◆ ACTIONS TO TAKE
1. According to the blog post on teachers and technology, what percentage of polled teachers believed gadgets such as computers and interactive whiteboards are more useful than textbooks?
2. Write the next part of the blog post on teachers and technology in the classroom, picking up after its final sentence.

◆ EXCERPTED TEXT
The move from the written paper or letter to email was hard for education and English teachers because in was looked at as not as formal of writing.  Now with Facebook’s popularity and this new change to quick short messages will it further change our student’s ability to write formal pieces?  I think our students will be able to separate this type of communication from formal communication however it is important for teachers to make sure students still know how to write formal letters or emails because that is still the standard in the work place.

I do not see this changing schools opinions on Facebook however it does integrate it into our students lives even more and that is something that all schools are going to have to deal with sooner than later.

Monday
Nov152010

Teachers and Technology - Are We Doing it Right?

This past week there has been a lot of talk about technology in the classroom with the release of the National Education Technology Plan (http://www.ed.gov/technology/netp-2010) but does it really make a difference and is the focus on the hardware and software the right place to look.  Two articles and a conversation on Twitter in #EdChat made me really start re-evaluation by opinion on this subject.  Before this week I would have said yes focus on getting more hardware and software into the classroom and make sure the teachers are integrating it into their classroom, however now I am not quite sure if that is the best use of our time and money.

First there was an article that was released in The Telegraph a paper from the United Kingdom newspaper that stated textbooks and becoming obsolete due to the rise of computers (http://www.telegraph.co.uk/education/educationnews/8127270/Textbooks-becoming-obsolete-due-to-rise-of-computers-in-the-classroom-claim-teachers.html).  In this article they state that 68% of teachers polled believed gadgets such as computers and interactive whiteboards are more useful than textbooks.  The question I asked my self was why do they believe this?  Then I thought to the reason we use textbooks in the classroom to start with they are resources to help a student get information and practice the skills we are teaching.  Ok by that statement the internet will satisfy that need and in a more dynamic way then the textbooks we have today.  Students have access to all the information in the world on the internet including hundreds of ways to do any topic we can teach in school and as teachers we can use the internet to make authentic ways to have the students practice the skills instead of the static and unrealistic practices in textbooks.  So the move from textbooks to the internet is just a change in where we get our information.

◆ DATA SEGMENT

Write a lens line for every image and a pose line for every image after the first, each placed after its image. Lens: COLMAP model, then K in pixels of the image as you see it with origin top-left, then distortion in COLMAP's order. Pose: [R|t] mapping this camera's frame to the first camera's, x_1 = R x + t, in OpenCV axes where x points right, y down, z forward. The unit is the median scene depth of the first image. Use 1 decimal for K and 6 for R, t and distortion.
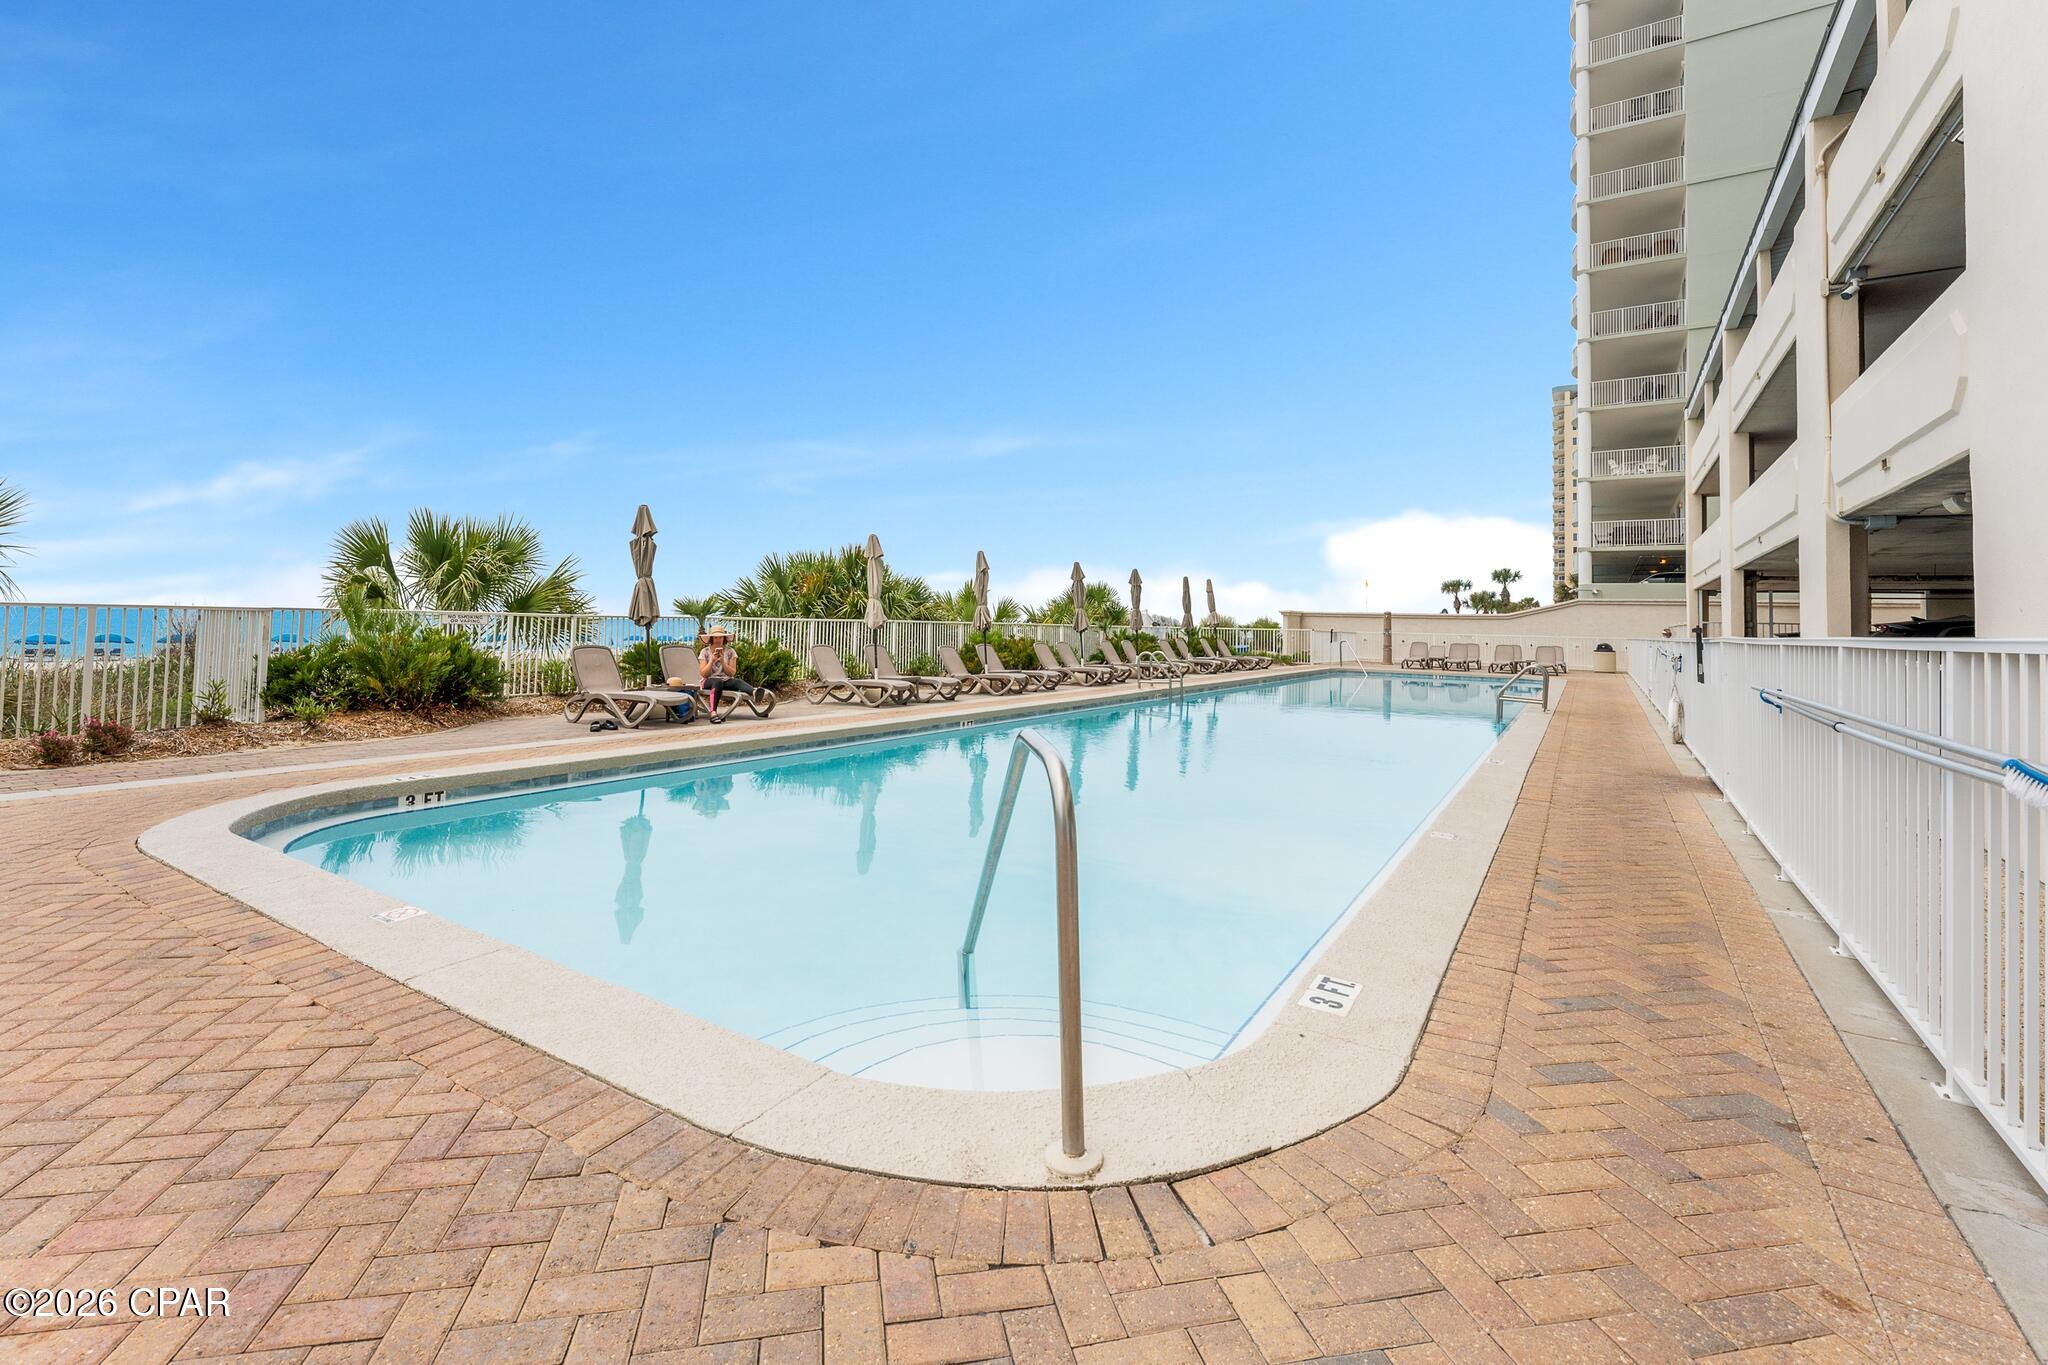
lens RADIAL K [[878.1, 0, 1023.6], [0, 878.1, 633.8], [0, 0, 1]] dist [-0.010127, 0.000104]
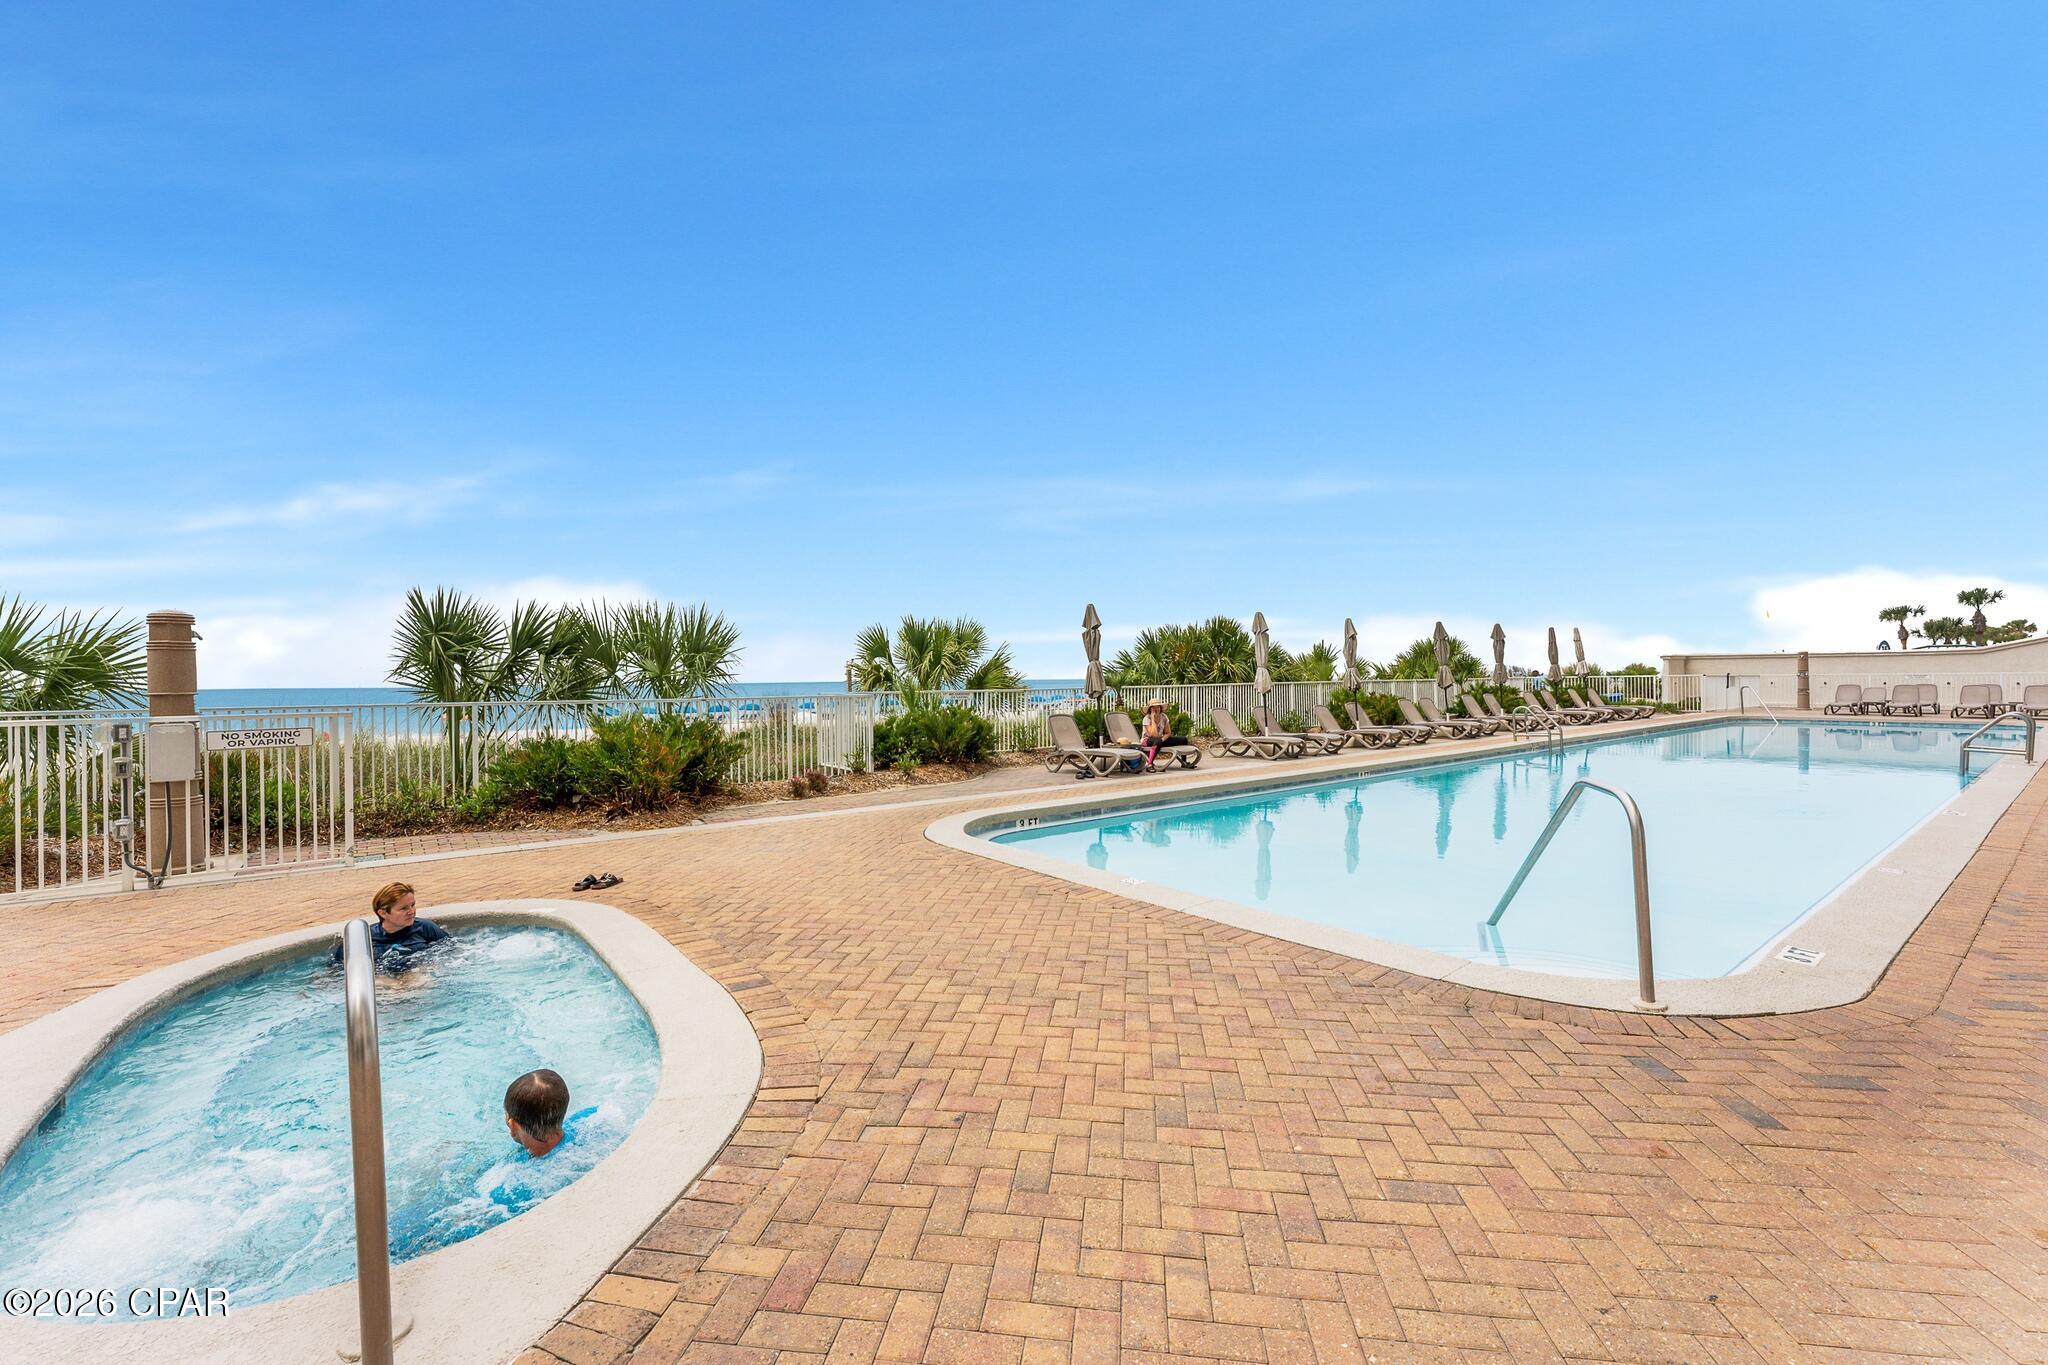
lens RADIAL K [[847.0, 0, 1026.3], [0, 847.0, 709.9], [0, 0, 1]] dist [-0.002692, -0.000217]
pose [[0.940817, -0.022093, -0.338195, -0.061467], [0.030986, 0.999301, 0.020917, -0.012068], [0.337497, -0.030158, 0.940843, -0.122887]]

◆ RESULTS FOR THE EXERCISE
1. 68% of the teachers polled.

2.
Second there was an article I read asking “Do Podcasts Help Students Learn?” (http://www.convergemag.com/classtech/Podcasts-George-Washington-University.html).  This article looked at the impact of podcasts at George Washington University when they were debating renewing their iTunesU contract.  The results were they found no statistically significant difference in students learning while using Podcasts or not using them.  So based on this what do we do?  Today we are run by test scores and student data.  Everything we want to do or are told to do is held to the standard of how will it raise students test scores and learning.  If we then see that this technology does not help improve student learning or raise test scores why should we adopt it?  My answer is because it doesn’t hurt either. 

Well now looking at those two articles you might think well we need to look into getting more technology into the classroom but here is where we have to start and think.  Why are teachers saying textbooks are on the way out?  Because they have other tools they can use.  Why should we offer podcasts to our students?  Because they are another option for our students to learn.  Each of these examples does not rely on the technology it is the teachers’ use of the technology that makes the difference.  Yes we need to make sure everyone has access to the technology in the classroom through computers and the internet however our money needs to be spent training teachers how to use these new tools to impact student learning and giving teachers the ability to decide what tools they want to use in their classrooms even if it is a textbook.